Waterbird Populations Portal –

Lydia Meester, [email protected] 

Dr Taej Mundkur [email protected] 

Information on the Waterbird Populations Portal   

The new and improved open access Waterbird Populations Portal features an interactive interface with easier access to key information on the latest size estimates and trends of over 2,500 populations of over 870 waterbird species and 1% threshold of each population. It also features an analysis section that will allow users to generate and use a variety of their own information summaries in graphic form. It provides links to the 160 threatened waterbird species as per the IUCN Red List of Threatened Species. An added feature will provide population level boundary maps for all the world’s waterbird populations. Maps are included for over 300 populations at the time of the launch and will progressively updated to include all other populations over the coming year.   

The Portal is used by national or local wetland authorities or site managers to access a shortlist relevant populations with their 1% population thresholds, to check against available information and identify potentially internationally or nationally important wetlands. This will help prioritisation of sites for legal designation or protection.   

The Portal is especially designed to provide contemporary 1% population thresholds of all waterbird species that are required by Contracting Parties for the designation of Wetlands of International Importance (Ramsar Sites) under the Ramsar Convention on Wetlands. This information also supports identification of flyway network sites under the African Eurasian Migratory Bird Agreement (AEWA) Action Plan, the Central/West Asian Site Network for Siberian Cranes and Other Waterbirds established under CMS, East Asian – Australasian Flyway (EAAF) Site Network established under the EAAF Partnership, under the European Union’s Birds Directive and the EMERALD Network under the Convention on the Conservation of European Flora and Fauna, and for shorebirds under the Western Hemisphere Shorebird Reserve NetworkAdditionally it provides a criterion to increase the number and area of these internationally important sites contributing to achieving the protected area target of the Convention on Biological Diversity. 

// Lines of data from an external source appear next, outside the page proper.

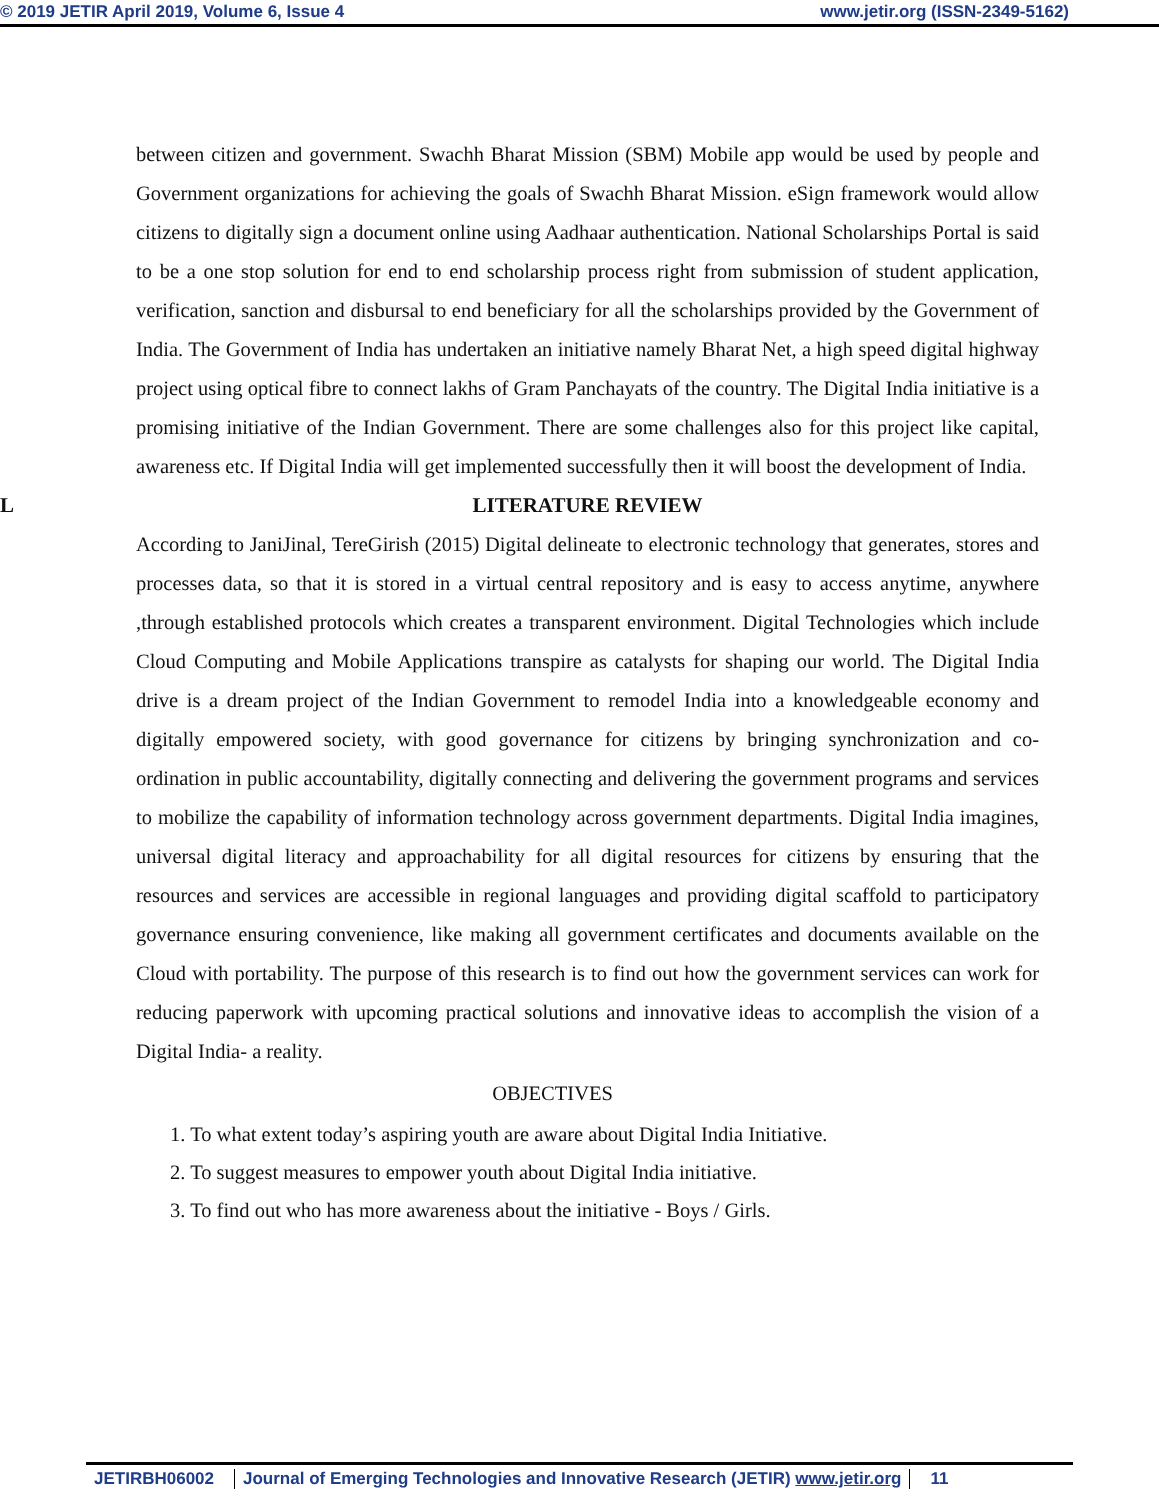© 2019 JETIR April 2019, Volume 6, Issue 4 www.jetir.org (ISSN-2349-5162)
between citizen and government. Swachh Bharat Mission (SBM) Mobile app would be used by people and Government organizations for achieving the goals of Swachh Bharat Mission. eSign framework would allow citizens to digitally sign a document online using Aadhaar authentication. National Scholarships Portal is said to be a one stop solution for end to end scholarship process right from submission of student application, verification, sanction and disbursal to end beneficiary for all the scholarships provided by the Government of India. The Government of India has undertaken an initiative namely Bharat Net, a high speed digital highway project using optical fibre to connect lakhs of Gram Panchayats of the country. The Digital India initiative is a promising initiative of the Indian Government. There are some challenges also for this project like capital, awareness etc. If Digital India will get implemented successfully then it will boost the development of India.
L LITERATURE REVIEW
According to JaniJinal, TereGirish (2015) Digital delineate to electronic technology that generates, stores and processes data, so that it is stored in a virtual central repository and is easy to access anytime, anywhere ,through established protocols which creates a transparent environment. Digital Technologies which include Cloud Computing and Mobile Applications transpire as catalysts for shaping our world. The Digital India drive is a dream project of the Indian Government to remodel India into a knowledgeable economy and digitally empowered society, with good governance for citizens by bringing synchronization and co-ordination in public accountability, digitally connecting and delivering the government programs and services to mobilize the capability of information technology across government departments. Digital India imagines, universal digital literacy and approachability for all digital resources for citizens by ensuring that the resources and services are accessible in regional languages and providing digital scaffold to participatory governance ensuring convenience, like making all government certificates and documents available on the Cloud with portability. The purpose of this research is to find out how the government services can work for reducing paperwork with upcoming practical solutions and innovative ideas to accomplish the vision of a Digital India- a reality.
OBJECTIVES
1. To what extent today’s aspiring youth are aware about Digital India Initiative.
2. To suggest measures to empower youth about Digital India initiative.
3. To find out who has more awareness about the initiative - Boys / Girls.
JETIRBH06002 Journal of Emerging Technologies and Innovative Research (JETIR) www.jetir.org 11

To ensure the latest information is available, regular updating of the waterbird population estimates has been requested by resolutions of the Ramsar Convention to support its Criterion 6 and priorities of the Ramsar Strategic Plan 2016-2024 (Target 6), Convention on Migratory Species and links to The Strategic Plan for Migratory Species 2015-2023 (Goal 3), Council for Arctic Flora and Fauna (CAFF) Arctic Migratory Birds Initiative (AMBI) Work Plan 2019-2023 (Objective 4), AEWA Strategic Plan, East Asian – Australasian Flyway Partnership (EAAFP) Strategic Plan and others.    

The new portal, replaces the Waterbird Population Estimates Portal that was launched at the Ramsar Conference in 2012 and was intensively used by governments and conservationists around the world over the last decade.